In abstaining under Younger, the district court did not reach the merits, and the
defendants have not cross‐appealed to ask us to enlarge their victory to the merits if we
do not affirm on abstention grounds. See Greenlaw v. United States, 554 U.S. 237, 244–46
(2008); El Paso Natural Gas Co. v. Neztsosie, 526 U.S. 473, 480–81 (1999). But a cross‐appeal
is not needed because Anderson’s own appeal urges us to pass on the sufficiency of his
§ 1983 complaint. The evaluation is straightforward, so we proceed.

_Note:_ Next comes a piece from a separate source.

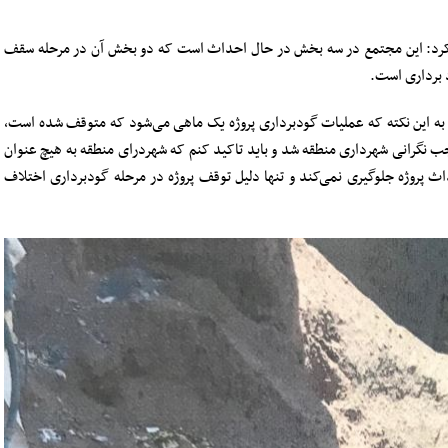
 کرد: این مجتمع در سه بخش در حال احداث است که دو بخش آن در مرحله سقف
 برداری است.
 شهرداری منطقه ۱۳ تهران با اشاره به این نکته که عملیات گودبرداری پروژه یک ماهی می‌شود که متوقف شده است،
ب نگرانی شهرداری منطقه شد و باید تاکید کنم که شهردرای منطقه به هیچ عنوان
ث پروژه جلوگیری نمی‌کند و تنها دلیل توقف پروژه در مرحله گودبرداری اختلاف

A suit under § 1983 requires state action, see American Mfrs. Mut. Ins. Co. v.
Sullivan, 526 U.S. 40, 49–50 (1999); Lugar v. Edmondson Oil Co., 457 U.S. 922, 929 (1982),
which is absent here. Although the divorce attorneys are “officers of the court,” they are
not state actors “under color of state law within the meaning of § 1983.” Polk Cnty. v.
Dodson, 454 U.S. 312, 318–19 (1981) (internal quotation marks omitted). Anderson
replies that private actors can be liable under § 1983 when they collaborate with state
officials, like Judge Kelley, who use “the badge of their authority” to deprive a plaintiff
of constitutional rights. See Wyatt v. Cole, 504 U.S. 158, 161 (1993). Judge Kelley is
immune from suit because his actions were judicial, see Mireles v. Waco, 502 U.S. 9, 10–12
(1991); Dawson v. Newman, 419 F.3d 656, 660–61 (7th Cir. 2005); Homola v. McNamara, 59
F.3d 647, 651 (7th Cir. 1995), but Anderson contends that the judge cloaked the other
defendants with state action. He is incorrect. In his complaint and briefs, Anderson
asserts only that Judge Kelley refused to grant a motion accusing the private defendants
of fraud. Adverse rulings do not equal wrongdoing. See Liteky v. United States, 510 U.S.
540, 555–56 (1994). Anderson infers from the absence of a favorable ruling that the judge
must have collaborated in a fraud scheme, but the inference is conclusory and violates
the particularity requirements of Federal Rule of Civil Procedure 9(b). See Borsellino v.
Goldman Sachs Grp., 477 F.3d 502, 507 (7th Cir. 2007). Thus, the § 1983 damages claims
against the private defendants fail for lack of state action.
Accordingly, the judgment dismissing this suit is AFFIRMED.